[Scspamcop] Re: Network Solutions turned off my domain

Mike Easter MikeE at ster.invalid
Sun Apr 1 15:29:26 EDT 2007


V Meyers wrote:
> "Mike Easter"

>> The website was http://www.pjmorgan.com/ -- it is not currently
>> possible to tell what that site's IP was.
>
> http://205.178.132.70/ (it is a name based server so this will not
> return anything)
> This is a Cox hosted server

Not really.  That IP you gave lives in here:

whois -h whois.arin.net 205.178.132.70 ...

OrgName:    InQuent Technologies Inc.
NetRange:   205.178.128.0 - 205.178.191.255
RTechEmail:  mark.salerno at inquent.com

>> /If/ your website had been at 68.15.233.248 - which condition is not
>> possible to tell at this stage, the normal spamcop parsing algorithm
>> would not have notified NetSol about that site being spamvertised,
>> because netsol does not control that IP.
>
> The web site has always been at 205.178.132.70

Netsol does not control that IP either, see above.  If spamcop were
going to notify about that IP, it would notify abuse at inquent.com -- not
cox or netsol.

>> SC's system does not notify a domainname registrar.  SC's system
>> notifies the provider for the IP's block, which in this case if that

>> If there is some other IP involved with your site or email, then
>> that is another matter.

Recorded data
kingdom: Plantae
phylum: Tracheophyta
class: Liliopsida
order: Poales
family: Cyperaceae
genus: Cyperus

...

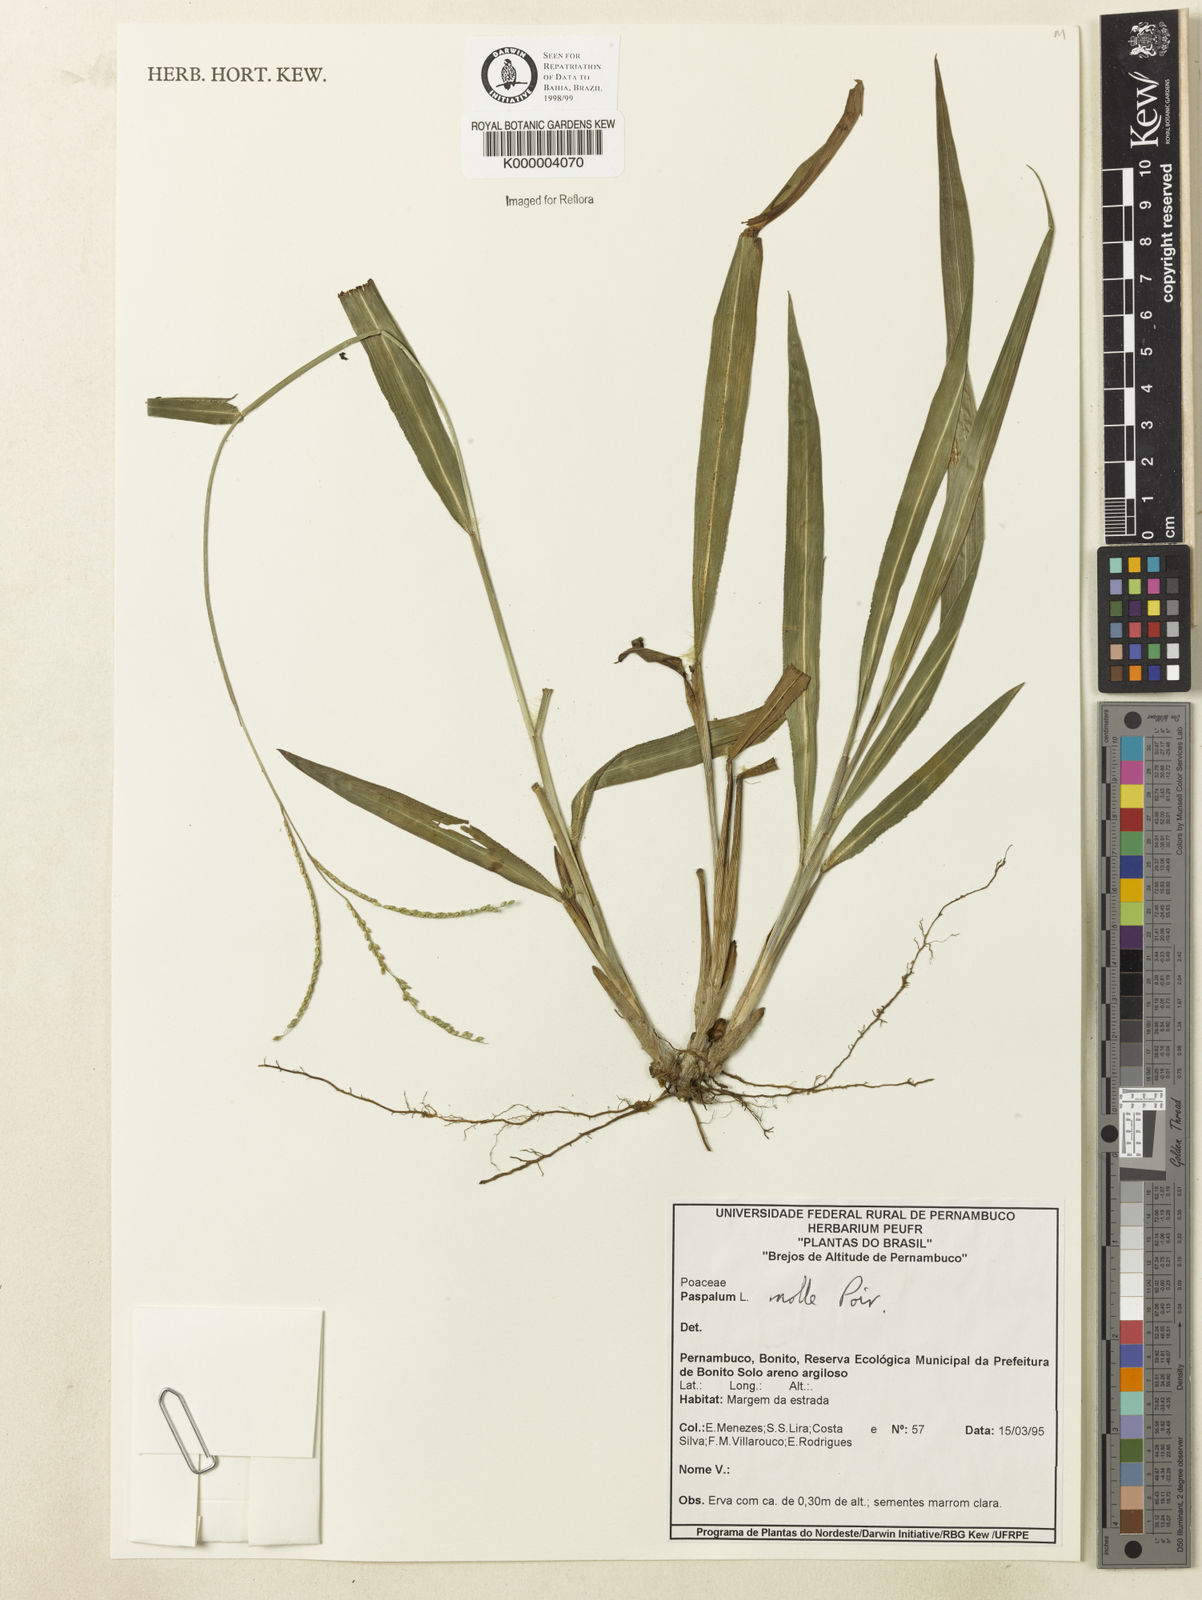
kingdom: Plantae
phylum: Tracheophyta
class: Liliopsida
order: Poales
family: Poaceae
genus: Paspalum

[WRITTEN INSTRUCTION]:
Answer these questions about the message on Network Solutions turning off a domain:
1. What organization name does the whois lookup show for the IP 205.178.132.70?
2. At which IP does V Meyers say the web site has always been?
3. What address does Mike Easter say spamcop would notify about that IP?

[THE RESULT]:
1. InQuent Technologies Inc.
2. 205.178.132.70
3. abuse at inquent.com